(Stored records)
————
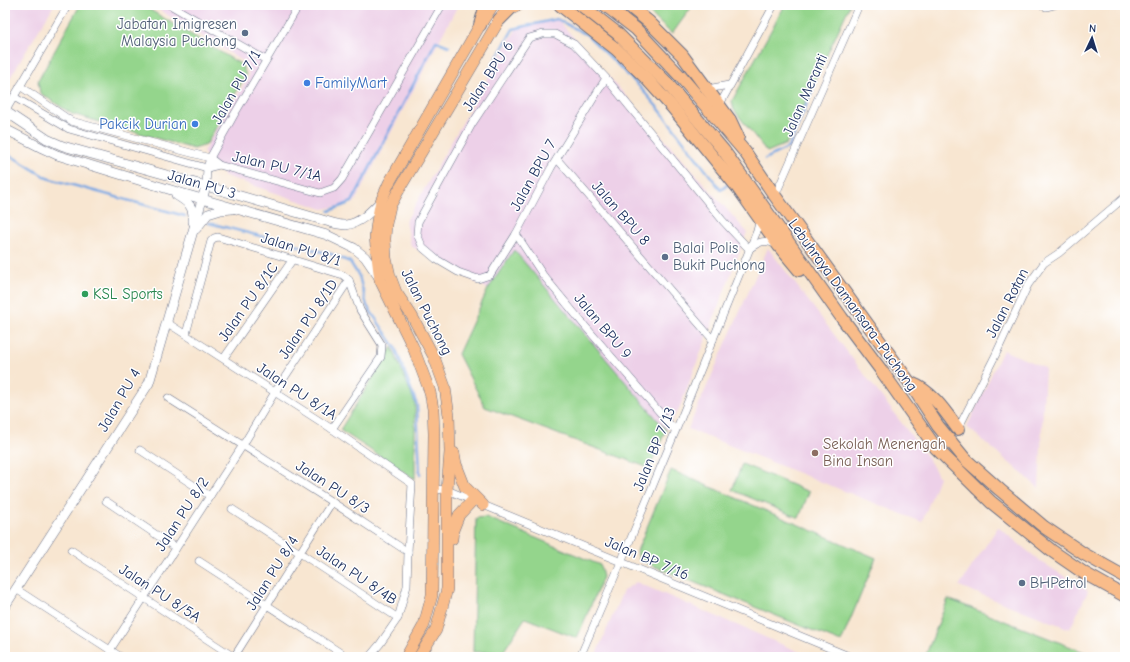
<svg xmlns="http://www.w3.org/2000/svg" width="1130" height="662" viewBox="0 0 1130 662" font-family="'Comic Neue',sans-serif">
<style>
.built{fill:#edd0e8}
.green{fill:#94d58c;stroke:#588275}
.lines{fill:none;stroke-linecap:round;stroke-linejoin:round}
.stream{stroke:#7aa8e3;stroke-width:2.5}
.minor-casing{stroke:#686f86;stroke-width:8}
.tertiary-casing{stroke:#686f86;stroke-width:10}
.primary-casing{stroke:#686f86;stroke-width:12}
.motorway-casing{stroke:#686f86;stroke-width:14}
.minor{stroke:#fff;stroke-width:7}
.tertiary{stroke:#fff;stroke-width:9}
.primary{stroke:#f9bc8a;stroke-width:11}
.motorway{stroke:#f9bc8a;stroke-width:12}
.service-dot{fill:#5c6f8a;stroke:#fff;stroke-width:1.5}
.shop-dot{fill:#3f7fe0;stroke:#fff;stroke-width:1.5}
.leisure-dot{fill:#2e9e5b;stroke:#fff;stroke-width:1.5}
.education-dot{fill:#8d6e63;stroke:#fff;stroke-width:1.5}
.labels{text-anchor:middle;dominant-baseline:central;stroke-width:3;stroke-linejoin:round;paint-order:stroke}
.service-label{font-size:15px;fill:#4e5e75;stroke:#fff;text-anchor:start}
.street-label{font-size:15px;fill:#1b2f5e;stroke:#fff}
.shop-label{font-size:15px;fill:#366cbe;stroke:#fff;text-anchor:start}
.leisure-label{font-size:15px;fill:#27864d;stroke:#fff;text-anchor:start}
.education-label{font-size:15px;fill:#785e54;stroke:#fff;text-anchor:start}
</style>
<rect width="100%" height="100%" fill="#fff"/>
<filter id="ink" filterUnits="userSpaceOnUse"><feTurbulence type="fractalNoise" baseFrequency=".025" numOctaves="2"/><feDisplacementMap in="SourceGraphic" scale="8" xChannelSelector="R" yChannelSelector="G"/><feConvolveMatrix kernelMatrix="1 2 1 2 8 2 1 2 1" color-interpolation-filters="sRGB"/></filter>
<filter id="wash" filterUnits="userSpaceOnUse"><feTurbulence type="fractalNoise" baseFrequency=".012" numOctaves="4" result="noise"/><feDisplacementMap in="SourceGraphic" scale="16" xChannelSelector="R" yChannelSelector="G"/><feGaussianBlur stdDeviation="0.9" result="paint"/><feColorMatrix in="noise" values="0 0 0 0 0 0 0 0 0 0 0 0 0 0 0 0 0 1.4 0 .05"/><feComposite in="paint" operator="in"/></filter>
<g filter="url(#wash)">
<rect width="100%" height="100%" fill="#f8e6d1"/>
<g class="built">
<polygon points="5,5 54,5 5,86"/>
<polygon points="151,5 458,5 354,203 323,209 225,176 203,152 249,76 246,63"/>
<polygon points="558,20 747,232 680,407 666,430 514,250 488,289 411,246 406,221 517,28"/>
<polygon points="768,248 926,455 939,477 922,522 688,429"/>
<polygon points="1003,350 1045,368 1039,488 967,427"/>
<polygon points="998,527 1040,561 1088,591 1070,629 959,586"/>
<polygon points="636,582 811,657 595,657 623,591"/>
</g>
<g class="green">
<polygon points="80,5 142,5 242,65 246,75 206,145 194,149 72,114 40,93 38,81"/>
<polygon points="641,5 693,5 672,34"/>
<polygon points="785,5 850,5 786,144 767,152 734,110 732,101"/>
<polygon points="514,250 666,430 649,468 485,407 458,354 488,289"/>
<polygon points="392,347 415,403 415,479 340,430"/>
<polygon points="742,464 809,492 799,518 732,490"/>
<polygon points="671,470 876,558 841,642 639,560 637,551"/>
<polygon points="486,517 600,565 603,577 577,638 525,618 503,652 473,652 476,518"/>
<polygon points="948,599 1097,657 925,657"/>
</g>
<g class="lines">
<g class="stream">
<polyline points="491,68 513,29 557,19 587,35 614,61 638,85 659,109 721,190 727,185"/>
<polyline points="5,152 47,178 185,216"/>
<polyline points="765,159 789,147 813,89"/>
<polyline points="329,211 352,202 436,41 449,46"/>
<polyline points="209,223 331,254 350,262 359,276 367,306 395,347 417,405 420,475"/>
</g>
</g>
</g>
<g filter="url(#ink)">
<g class="lines">
<defs>
<g id="minor">
<polyline points="170,5 266,60"/>
<polyline points="1041,5 1046,7 1054,5"/>
<polyline points="606,78 551,168 516,234 490,275 478,279 458,272 436,259 423,248 417,234 418,222 472,124 529,38 543,34 555,34 574,44 606,78 723,221 749,249"/>
<polyline points="20,86 71,121 210,158 219,165 320,193 334,188 342,179 442,5"/>
<polyline points="707,89 729,85"/>
<polyline points="14,97 69,129 207,168 219,165"/>
<polyline points="719,106 774,5"/>
<polyline points="5,112 68,5"/>
<polyline points="557,159 713,340"/>
<polyline points="206,186 207,168 210,158 234,115 299,5"/>
<polyline points="775,196 859,5"/>
<polyline points="516,234 543,275 585,326 675,430"/>
<path d="M749 249C760 241 764 239 777 245"/>
<polyline points="166,322 332,429 412,484 408,552 407,586 398,618 380,644 369,657"/>
<polyline points="186,334 211,241 214,238 218,237 343,275 349,280 360,310 382,345 381,357 332,429"/>
<polyline points="224,358 293,259"/>
<polyline points="168,398 332,502 408,552"/>
<polyline points="958,429 996,354 1028,285 1044,263 1059,253 1125,197"/>
<polyline points="140,450 210,496"/>
<polyline points="433,489 447,490 851,657"/>
<polyline points="106,501 176,548"/>
<polyline points="232,509 300,553 398,618"/>
<polyline points="71,550 234,657"/>
<polyline points="199,561 347,657"/>
<polyline points="16,589 121,657"/>
<polyline points="110,650 243,445 275,392 349,280"/>
<polyline points="234,657 332,502"/>
<polyline points="580,657 621,562 681,418 757,231 760,218"/>
</g>
<g id="tertiary">
<path d="M5 111 47 139 63 146 206 186 333 223C337 224 342 225 346 225 361 223 371 211 381 201"/>
<polyline points="5,129 42,148 57,155 181,193 327,235 354,248 365,257 380,279"/>
<path d="M176 195C189 203 194 206 193 222"/>
<polyline points="196,229 208,214 221,210 232,209"/>
<polyline points="5,606 149,383 206,186"/>
</g>
<g id="primary">
<polyline points="454,453 456,464 465,487 483,505"/>
<polyline points="452,539 453,530 459,515 473,500"/>
<polyline points="406,657 424,625 432,595 434,434 433,409 430,392 413,347 380,280 377,256 375,237 377,221 381,201 389,183 480,25 493,5"/>
<polyline points="419,657 436,630 447,589 447,490 450,452 449,416 445,387 434,357 412,316 396,292 390,276 386,258 385,239 386,224 390,206 400,188 504,12"/>
</g>
<g id="motorway">
<polyline points="560,5 616,49 645,77 673,108 738,188 779,246 799,270"/>
<polyline points="581,5 617,33 667,83 724,151 842,318 881,370 936,448 991,502 1052,551 1084,573 1125,596"/>
<polyline points="605,5 636,29 681,77 745,152 775,196 910,383 938,426 965,459 1000,490 1044,527 1084,554 1125,577"/>
<polyline points="628,5 649,22 682,55 730,120 738,137"/>
<polyline points="499,20 511,8 517,5"/>
<polyline points="480,25 486,5"/>
<path d="M911 383C932 391 945 411 958 429"/>
</g>
</defs>
<use href="#minor" class="minor-casing"/>
<use href="#tertiary" class="tertiary-casing"/>
<use href="#primary" class="primary-casing"/>
<use href="#motorway" class="motorway-casing"/>
<use href="#minor" class="minor"/>
<use href="#tertiary" class="tertiary"/>
<use href="#primary" class="primary"/>
<use href="#motorway" class="motorway"/>
</g>
</g>
<g class="service-dot">
<circle cx="245" cy="33" r="4"/>
<circle cx="665" cy="257" r="4"/>
<circle cx="1022" cy="583" r="4"/>
</g>
<g class="shop-dot">
<circle cx="307" cy="83" r="4"/>
<circle cx="195" cy="124" r="4"/>
</g>
<circle class="leisure-dot" cx="85" cy="294" r="4"/>
<circle class="education-dot" cx="815" cy="453" r="4"/>
<g class="labels">
<g class="service-label">
<text x="237" y="24" text-anchor="end">Jabatan Imigresen<tspan x="237" dy="17">Malaysia Puchong</tspan></text>
<text x="673" y="248">Balai Polis<tspan x="673" dy="17">Bukit Puchong</tspan></text>
<text x="1030" y="583">BHPetrol</text>
</g>
<g class="street-label">
<text transform="translate(488 76) rotate(-57)">Jalan BPU 6</text>
<text transform="translate(236 87) rotate(-60)">Jalan PU 7/1</text>
<text transform="translate(805 95) rotate(-66)">Jalan Meranti</text>
<text transform="translate(277 166) rotate(13)">Jalan PU 7/1A</text>
<text transform="translate(533 175) rotate(-61)">Jalan BPU 7</text>
<text transform="translate(202 184) rotate(16)">Jalan PU 3</text>
<text transform="translate(621 213) rotate(49)">Jalan BPU 8</text>
<text transform="translate(301 249) rotate(17)">Jalan PU 8/1</text>
<text transform="translate(248 302) rotate(-55)">Jalan PU 8/1C</text>
<text transform="translate(1007 303) rotate(-63)">Jalan Rotan</text>
<text transform="translate(853 305) rotate(54)">Lebuhraya Damansara–Puchong</text>
<text transform="translate(427 312) rotate(63)">Jalan Puchong</text>
<text transform="translate(308 319) rotate(-56)">Jalan PU 8/1D</text>
<text transform="translate(603 326) rotate(50)">Jalan BPU 9</text>
<text transform="translate(297 391) rotate(33)">Jalan PU 8/1A</text>
<text transform="translate(119 400) rotate(-60)">Jalan PU 4</text>
<text transform="translate(654 449) rotate(-68)">Jalan BP 7/13</text>
<text transform="translate(333 487) rotate(33)">Jalan PU 8/3</text>
<text transform="translate(182 514) rotate(-57)">Jalan PU 8/2</text>
<text transform="translate(647 558) rotate(23)">Jalan BP 7/16</text>
<text transform="translate(272 573) rotate(-58)">Jalan PU 8/4</text>
<text transform="translate(357 575) rotate(34)">Jalan PU 8/4B</text>
<text transform="translate(160 593) rotate(33)">Jalan PU 8/5A</text>
</g>
<g class="shop-label">
<text x="315" y="83">FamilyMart</text>
<text x="187" y="124" text-anchor="end">Pakcik Durian</text>
</g>
<g class="leisure-label">
<text x="93" y="294">KSL Sports</text>
</g>
<g class="education-label">
<text x="823" y="444">Sekolah Menengah<tspan x="823" dy="17">Bina Insan</tspan></text>
</g>
</g>
<rect width="1130" height="662" fill="none" stroke="#fff" stroke-width="20"/>
<g transform="translate(1092 38) rotate(4)" stroke="#ffffff" stroke-width="3" paint-order="stroke">
<path d="M0-3L7 15L0 10L-7 15Z" fill="#1b2f5e"/>
<text y="-6" font-size="11" font-weight="bold" text-anchor="middle" fill="#1b2f5e">N</text>
</g>
</svg>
————
Write down every line of the data above that includes the string "tertiary".

*Answer section:*
.tertiary-casing{stroke:#686f86;stroke-width:10}
.tertiary{stroke:#fff;stroke-width:9}
<g id="tertiary">
<use href="#tertiary" class="tertiary-casing"/>
<use href="#tertiary" class="tertiary"/>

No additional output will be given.